Texte fourni:
......

La révolution inachevée de l’Égypte va réussir

Par Mohammad A. EL-ERIAN

Il y a un an, des Égyptiens de tous les âges et de toutes les religions sont descendus dans les rues et, en seulement 18 jours de protestations relativement paisibles, ont évincé un régime qui avait pesé sur eux d’une main de fer pendant 30 ans. Investis d’un mouvement impressionnant et pourtant sans guide – en grande partie de la part des jeunes –, les citoyens du pays ont surmonté des décennies de crainte pour reconquérir leur droit à un avenir.
Tandis que beaucoup de choses ont été réalisées depuis cette période euphorique, la révolution en Égypte est aujourd’hui, malheureusement, inachevée et imparfaite, de sorte que certains doutent maintenant qu’elle puisse réussir pleinement. Je crois que les sceptiques auront finalement tort.
Au cours de l’année écoulée, les Égyptiens ont voté à leurs premières élections parlementaires libres. Ils ont découvert et utilisé leur liberté d’expression d’une manière qui, il n’y a pas très longtemps, aurait été considérée comme impensable. La participation aux activités civiques est en hausse. Les Égyptiens se renseignent beaucoup sur leur identité sociale et sur ce qu’ils peuvent réaliser collectivement.
Pour la première fois depuis des décennies, des millions d’Égyptiens estiment maintenant qu’ils « possèdent » leur pays, qu’ils sont directement responsables de son bien-être et de celui des générations futures. C’est un accomplissement inestimable pour un pays qui avait si mal réussi sur tant de fronts pendant tant d’années, perdant par-là même sa confiance en soi, n’arrivant pas à réaliser son considérable potentiel économique et social, et chutant dans les classements de développement internationaux.
Mais une plus grande propriété ne traduit pas un parfait contentement. Le mécontentement est aujourd’hui fort et en hausse, comme cela peut se comprendre. Les institutions ne s’adaptent pas assez rapidement. Le système légal manque d’une légitimité et d’une souplesse suffisantes. La sécurité quotidienne, si elle s’améliore, est encore loin d’être satisfaisante.
Sans grande surprise, l’économie traverse une passe difficile et cela va probablement s’aggraver dans les mois qui viennent. La croissance est lente, ce qui amplifie un chômage des jeunes élevé d’une façon alarmante. Quelques pénuries de marchandises ont commencé à apparaître et le pays se tourne vers le Fonds monétaire international et vers d’autres créanciers pour un financement de secours.
Ainsi, il n’est pas moins surprenant que les Égyptiens estiment maintenant, qu’après qu’un début euphorique, leur révolution ne soit bloquée dans un purgatoire confus. D’ailleurs, beaucoup croient maintenant que l’avenir est plus incertain que jamais, ce qui alimente naturellement la frustration de tous ceux qui sont tenus pour responsables du manque de mouvement en l’avant. En effet, avec l’augmentation des tensions nationales qui détournent l’énergie des initiatives avant-gardistes, certains Égyptiens commencent même à se demander s’il n’aurait pas mieux valu s’en tenir à l’ancien système.

......

Consigne A:
Recopiez mot pour mot le passage de l'article sur la révolution égyptienne, depuis « Mais une plus » jusqu'à « financement de secours. » inclus.

Données fournies:
......

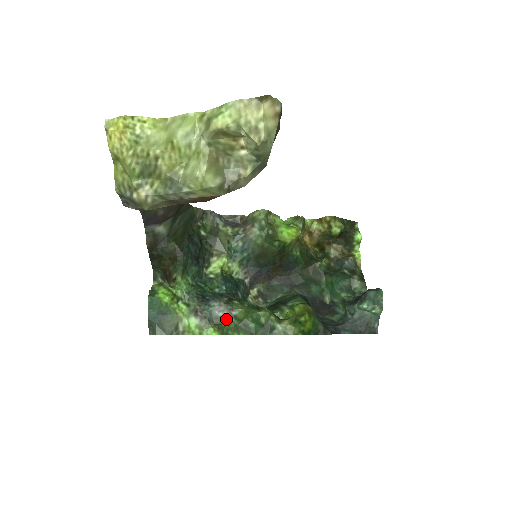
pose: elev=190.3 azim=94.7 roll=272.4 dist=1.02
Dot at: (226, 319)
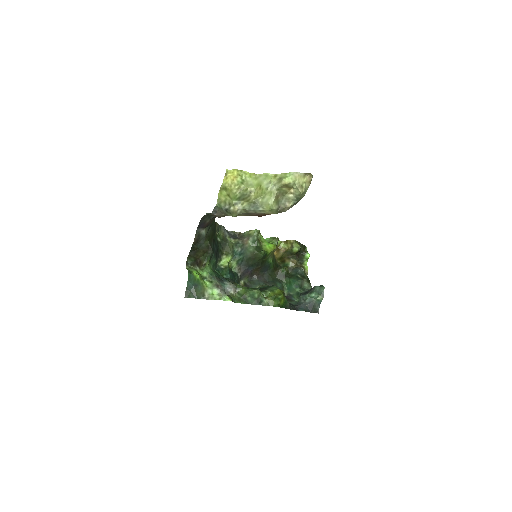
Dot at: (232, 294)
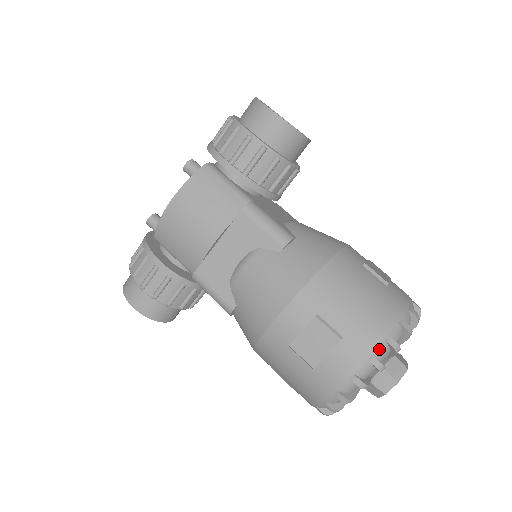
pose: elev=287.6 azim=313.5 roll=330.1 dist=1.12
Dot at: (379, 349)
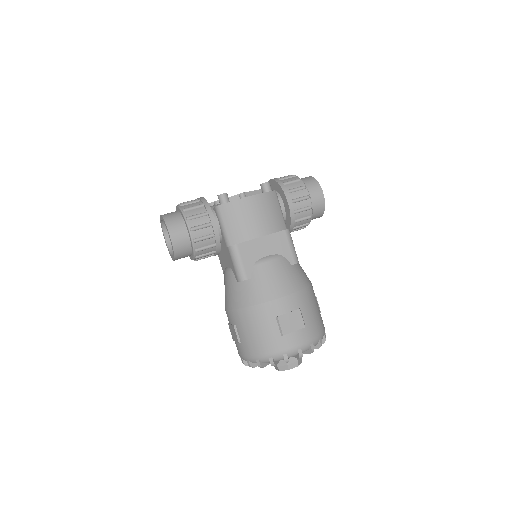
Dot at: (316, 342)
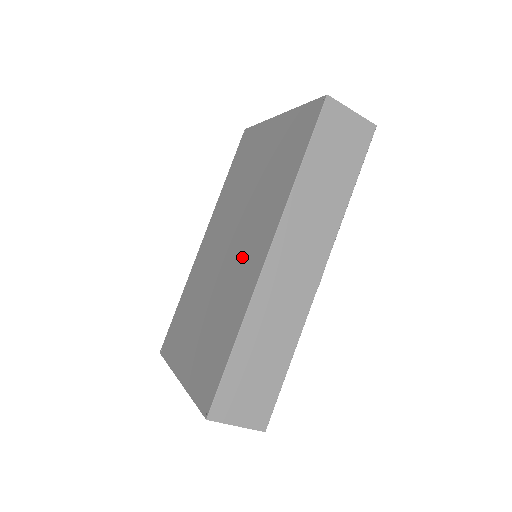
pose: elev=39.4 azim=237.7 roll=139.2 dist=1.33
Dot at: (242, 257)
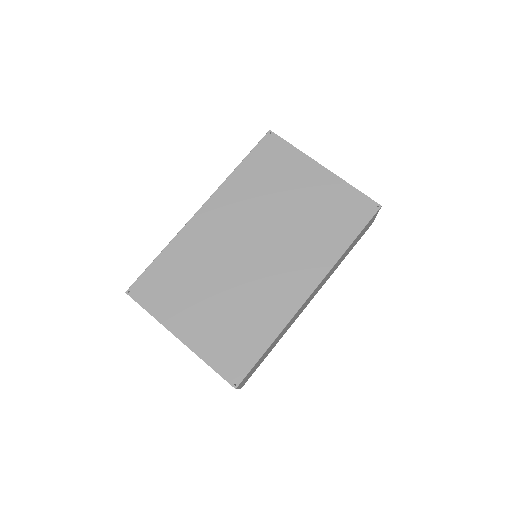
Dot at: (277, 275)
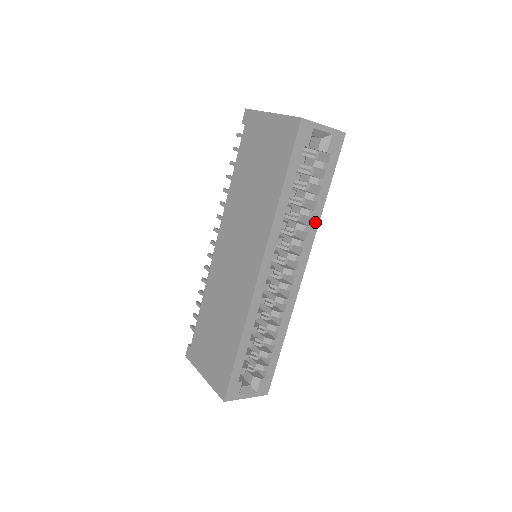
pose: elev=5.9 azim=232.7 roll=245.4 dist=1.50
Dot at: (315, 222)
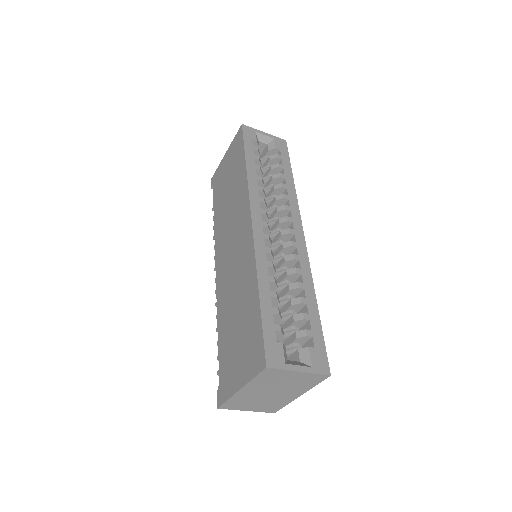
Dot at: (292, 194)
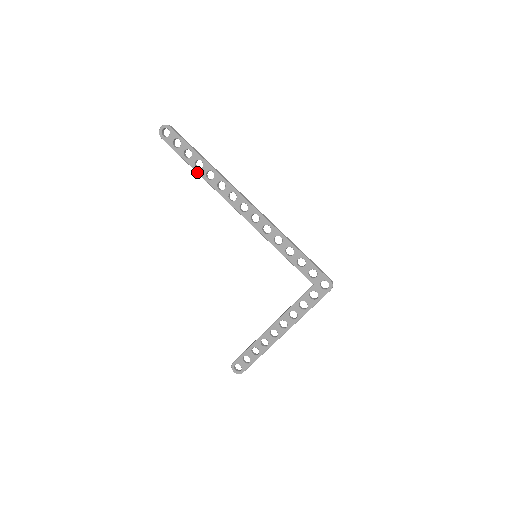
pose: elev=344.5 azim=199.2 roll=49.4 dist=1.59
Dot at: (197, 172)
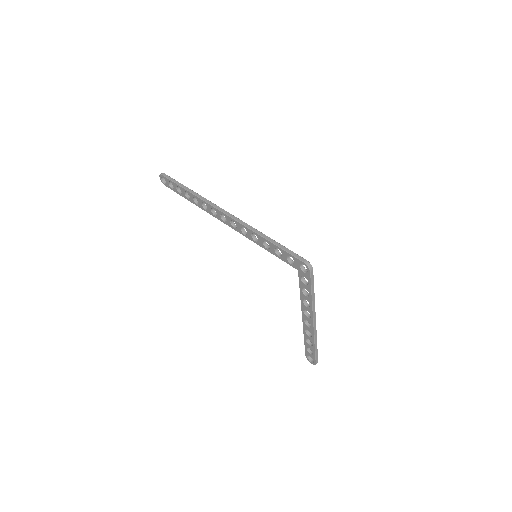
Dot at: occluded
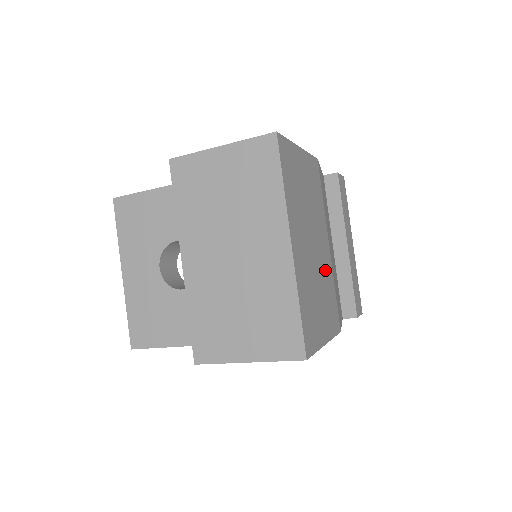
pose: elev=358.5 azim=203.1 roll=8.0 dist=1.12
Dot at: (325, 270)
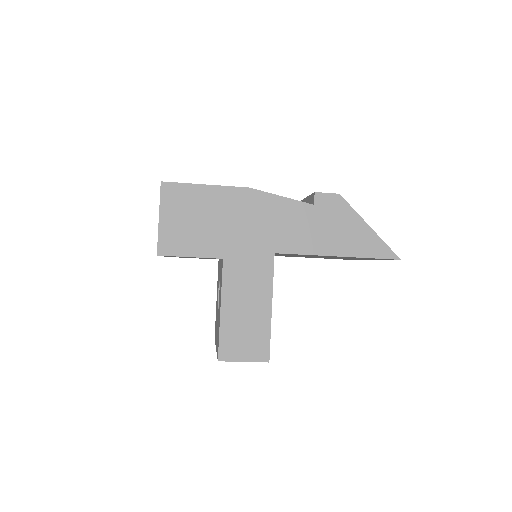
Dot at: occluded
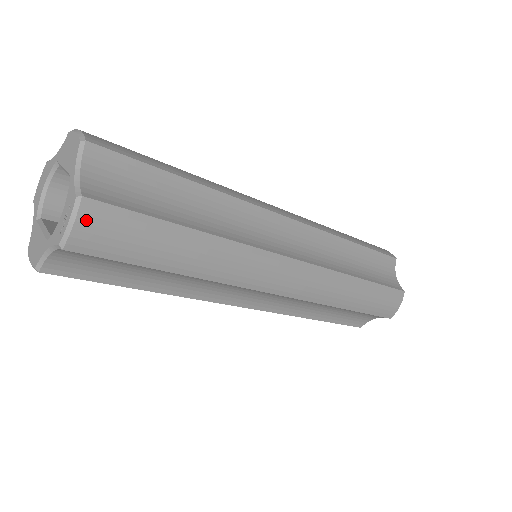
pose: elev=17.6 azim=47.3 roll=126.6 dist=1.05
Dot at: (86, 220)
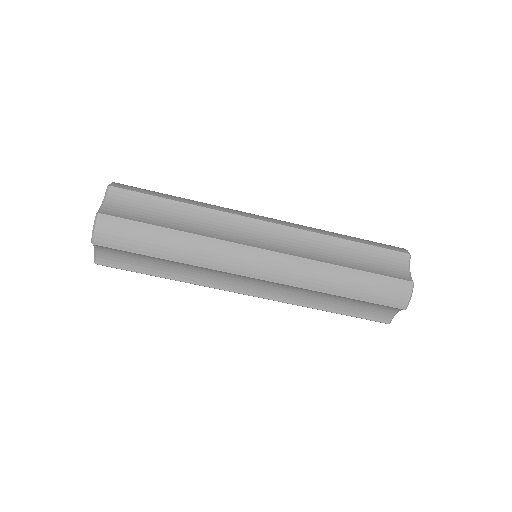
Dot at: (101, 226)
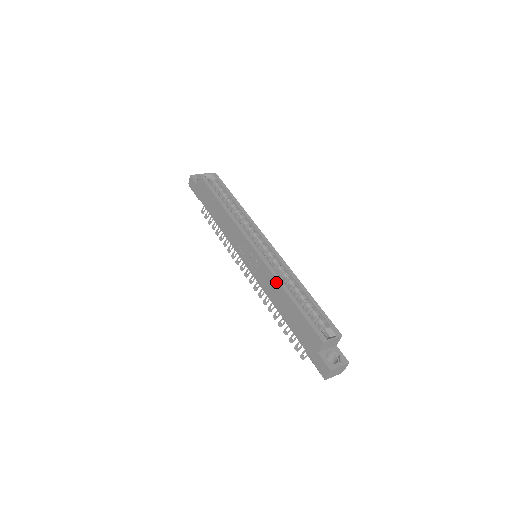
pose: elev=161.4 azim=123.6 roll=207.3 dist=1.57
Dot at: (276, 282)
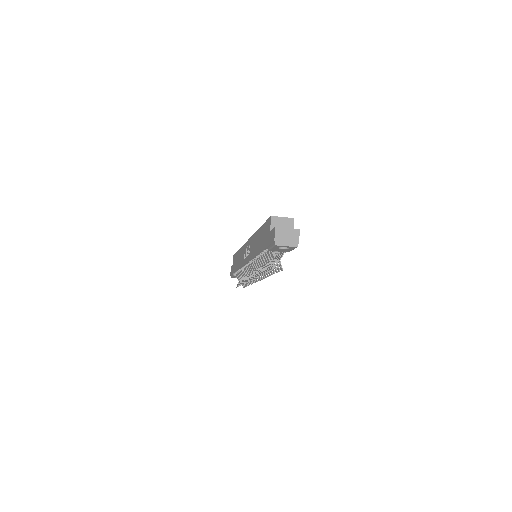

......

Consigne B:
Citez à l'identique les lignes des entrées, de celle qui contient « pose: elev=344.5 azim=199.2 » jusqu'à la fin des entrées, ces deux limites comprises. N'y mettez pas les images.

Réponse rédigée A:
Mais une plus grande propriété ne traduit pas un parfait contentement. Le mécontentement est aujourd’hui fort et en hausse, comme cela peut se comprendre. Les institutions ne s’adaptent pas assez rapidement. Le système légal manque d’une légitimité et d’une souplesse suffisantes. La sécurité quotidienne, si elle s’améliore, est encore loin d’être satisfaisante.
Sans grande surprise, l’économie traverse une passe difficile et cela va probablement s’aggraver dans les mois qui viennent. La croissance est lente, ce qui amplifie un chômage des jeunes élevé d’une façon alarmante. Quelques pénuries de marchandises ont commencé à apparaître et le pays se tourne vers le Fonds monétaire international et vers d’autres créanciers pour un financement de secours.

Réponse rédigée B:
pose: elev=344.5 azim=199.2 roll=49.4 dist=1.59
Dot at: (197, 172)
Dot at: occluded
pose: elev=358.5 azim=203.1 roll=8.0 dist=1.12
Dot at: (325, 270)
Dot at: occluded
pose: elev=17.6 azim=47.3 roll=126.6 dist=1.05
Dot at: (86, 220)
Dot at: (101, 226)
pose: elev=161.4 azim=123.6 roll=207.3 dist=1.57
Dot at: (276, 282)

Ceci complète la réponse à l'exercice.